▶ **Written exercise a**
Can you give the passage of the Unix text-processing page again, starting at "iconv converts text" and stopping after "file02 file03 ...", with "character encoding" renamed to "text encoding" each time it occurs?

* Start Excerpted passage *

Unix is Friend - Text Processinge

    Instead of single application for a proprietary file format, Unix utilities manage text streams. Text streams means not only text files but also command line inputs and outputs. Unix comes with several handy text processing utilities. These tools co-operates well with text streams. Therefore, you should save your documents in plain text formats whenever possible. Here we briefly introduce some of them.

    Before we jump into these utilities, let’s look at regular expressions. Regular expressions are not standalone command utilities but a set of mini-language in many Unix utilities and programming languages. Regular expressions are compact search patterns for strings, saving a lot of conditions and loops. If you do not know regular expressions, you may still use these Unix utilities, but these utilities become more powerful with regular expressions.

    There are several dialects of regular expressions in different Unix utilities, causing confusion. We suggest starting with the regular expressions of Perl, the most complete dialect of regular expressions. Check perlrequick, perlretut, and perlre for more information. A simpler way to practice and use Perl regular expressions in command line is using pcregrep, a utility bundled with Perl Compatible Regular Expressions library.

    Then, let’s go back to these text processing utilities. These utilities almost become parts of Unix; installation is seldom needed. Here we won’t cover all text processing utilities but some common ones. They are:

    • iconv
    • sed
    • tr
    • awk
    • split and csplit
    • head and tail
    • nl
    • wc
    • perl

    Using perl mimicking Unix utilities is another application of Perl. The advantage is that you don’t need to memorize the usages of many utilities, but the alternative command in perl is usually longer. See perlrun for details. There are also books discussing Perl one-liners, like Minimal Perl for Unix and Linux People, Manning and Perl One-Liners, No Starch Press.

    iconv converts text files from one character encoding to another character encoding. For example:

    $ iconv -f iso-8859-1 -t utf-8 < infile > outfile

    Perl comes with a utility called piconv, which behaves like iconv. It is handy for system that has no iconv like Microsoft Windows.

    sed modify text streams and print out the result. sed can be used with or without regular expressions. Normally, sed doesn’t alter your file but print out the result to stand out. A simple usage of sed is like this:

    $ sed -i.bak 's/pattern/text/' file01 file02 file03 ...

* End Excerpted passage *

▶ **Written exercise b**
Which lines in the listing contain the string "center"? Pick out each one and copy it.

* Start Available data *

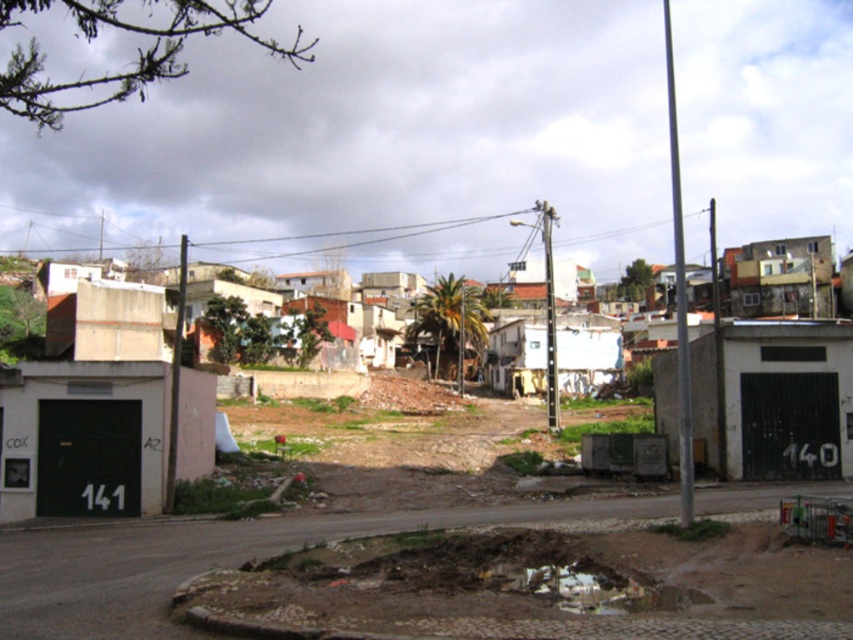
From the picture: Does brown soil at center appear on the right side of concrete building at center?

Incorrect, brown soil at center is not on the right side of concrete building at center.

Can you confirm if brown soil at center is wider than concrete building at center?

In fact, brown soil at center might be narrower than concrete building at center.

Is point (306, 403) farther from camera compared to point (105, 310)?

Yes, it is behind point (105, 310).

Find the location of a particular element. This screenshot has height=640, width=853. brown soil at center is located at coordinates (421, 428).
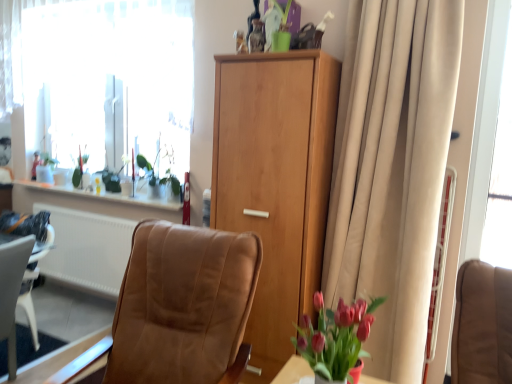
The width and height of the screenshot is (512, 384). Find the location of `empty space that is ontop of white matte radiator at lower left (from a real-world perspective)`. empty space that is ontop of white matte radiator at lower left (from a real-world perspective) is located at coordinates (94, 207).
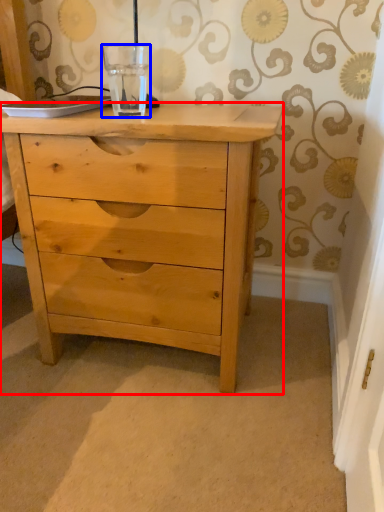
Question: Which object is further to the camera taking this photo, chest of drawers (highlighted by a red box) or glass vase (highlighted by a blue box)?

* End Available data *

▶ **Task output a**
iconv converts text files from one text encoding to another text encoding. For example:

    $ iconv -f iso-8859-1 -t utf-8 < infile > outfile

    Perl comes with a utility called piconv, which behaves like iconv. It is handy for system that has no iconv like Microsoft Windows.

    sed modify text streams and print out the result. sed can be used with or without regular expressions. Normally, sed doesn’t alter your file but print out the result to stand out. A simple usage of sed is like this:

    $ sed -i.bak 's/pattern/text/' file01 file02 file03 ...

▶ **Task output b**
From the picture: Does brown soil at center appear on the right side of concrete building at center?
Incorrect, brown soil at center is not on the right side of concrete building at center.
Can you confirm if brown soil at center is wider than concrete building at center?
In fact, brown soil at center might be narrower than concrete building at center.
Find the location of a particular element. This screenshot has height=640, width=853. brown soil at center is located at coordinates (421, 428).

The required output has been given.